----- Working data

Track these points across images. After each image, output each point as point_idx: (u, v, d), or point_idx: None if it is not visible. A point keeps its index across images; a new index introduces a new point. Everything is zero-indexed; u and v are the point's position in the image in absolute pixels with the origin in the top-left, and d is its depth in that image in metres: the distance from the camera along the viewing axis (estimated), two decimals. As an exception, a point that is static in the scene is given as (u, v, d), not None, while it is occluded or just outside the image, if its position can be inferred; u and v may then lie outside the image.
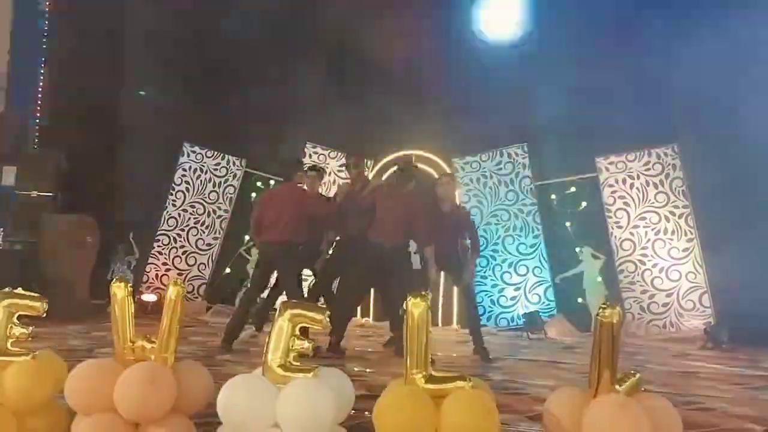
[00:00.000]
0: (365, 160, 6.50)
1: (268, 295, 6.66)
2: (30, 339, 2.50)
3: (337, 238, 6.23)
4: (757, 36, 7.13)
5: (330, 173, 9.40)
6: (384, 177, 8.40)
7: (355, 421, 2.85)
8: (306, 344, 2.38)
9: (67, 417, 2.48)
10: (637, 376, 2.22)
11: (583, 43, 8.14)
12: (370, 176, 9.27)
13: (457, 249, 5.78)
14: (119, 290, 2.46)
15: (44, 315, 2.53)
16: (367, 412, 3.03)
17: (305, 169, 6.44)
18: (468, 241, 5.90)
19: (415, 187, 5.77)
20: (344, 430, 2.36)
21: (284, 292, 6.03)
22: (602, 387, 2.06)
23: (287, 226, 5.56)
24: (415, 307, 2.28)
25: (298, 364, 2.35)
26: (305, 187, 6.17)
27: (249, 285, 6.18)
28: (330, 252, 6.24)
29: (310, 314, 2.40)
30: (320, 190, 6.76)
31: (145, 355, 2.42)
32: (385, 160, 9.49)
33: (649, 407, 2.03)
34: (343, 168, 9.59)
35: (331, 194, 7.33)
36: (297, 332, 2.38)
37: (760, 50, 7.21)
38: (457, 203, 6.17)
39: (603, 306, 2.05)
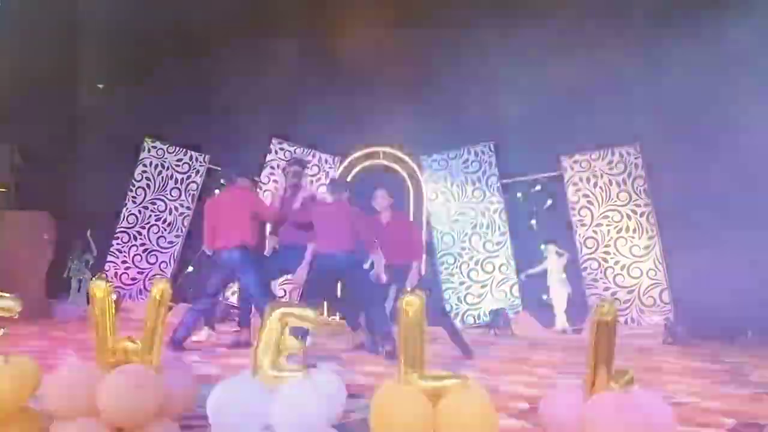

----------

- [Try it] Give every line above again exactly, omitting whatever pictures appear.

- [Output of the exercise]
Track these points across images. After each image, output each point as point_idx: (u, v, d), or point_idx: None if it is not visible. A point keeps its index across images; a new index introduces a new point. Everything is zero-indexed; u and v are the point's position in the image in absolute pixels with the origin in the top-left, and d is its depth in that image in metres: the distance from the camera along the viewing axis (estimated), two decimals. As an exception, a point that is static in the scene is given as (u, v, d), not None, while it is occluded or just outside the image, if its position can be inferred; u and v may then lie outside the image.
[00:00.000]
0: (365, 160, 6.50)
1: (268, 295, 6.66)
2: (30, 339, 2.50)
3: (337, 238, 6.23)
4: (757, 36, 7.13)
5: (330, 173, 9.40)
6: (384, 177, 8.40)
7: (355, 421, 2.85)
8: (306, 344, 2.38)
9: (67, 417, 2.48)
10: (637, 376, 2.22)
11: (583, 43, 8.14)
12: (370, 176, 9.27)
13: (457, 249, 5.78)
14: (119, 290, 2.46)
15: (44, 315, 2.53)
16: (367, 412, 3.03)
17: (305, 169, 6.44)
18: (468, 241, 5.90)
19: (415, 187, 5.77)
20: (344, 430, 2.36)
21: (284, 292, 6.03)
22: (602, 387, 2.06)
23: (287, 226, 5.56)
24: (415, 307, 2.28)
25: (298, 364, 2.35)
26: (305, 187, 6.17)
27: (249, 285, 6.18)
28: (330, 252, 6.24)
29: (310, 314, 2.40)
30: (320, 190, 6.76)
31: (145, 355, 2.42)
32: (385, 160, 9.49)
33: (649, 407, 2.03)
34: (343, 168, 9.59)
35: (331, 194, 7.33)
36: (297, 332, 2.38)
37: (760, 50, 7.21)
38: (457, 203, 6.17)
39: (603, 306, 2.05)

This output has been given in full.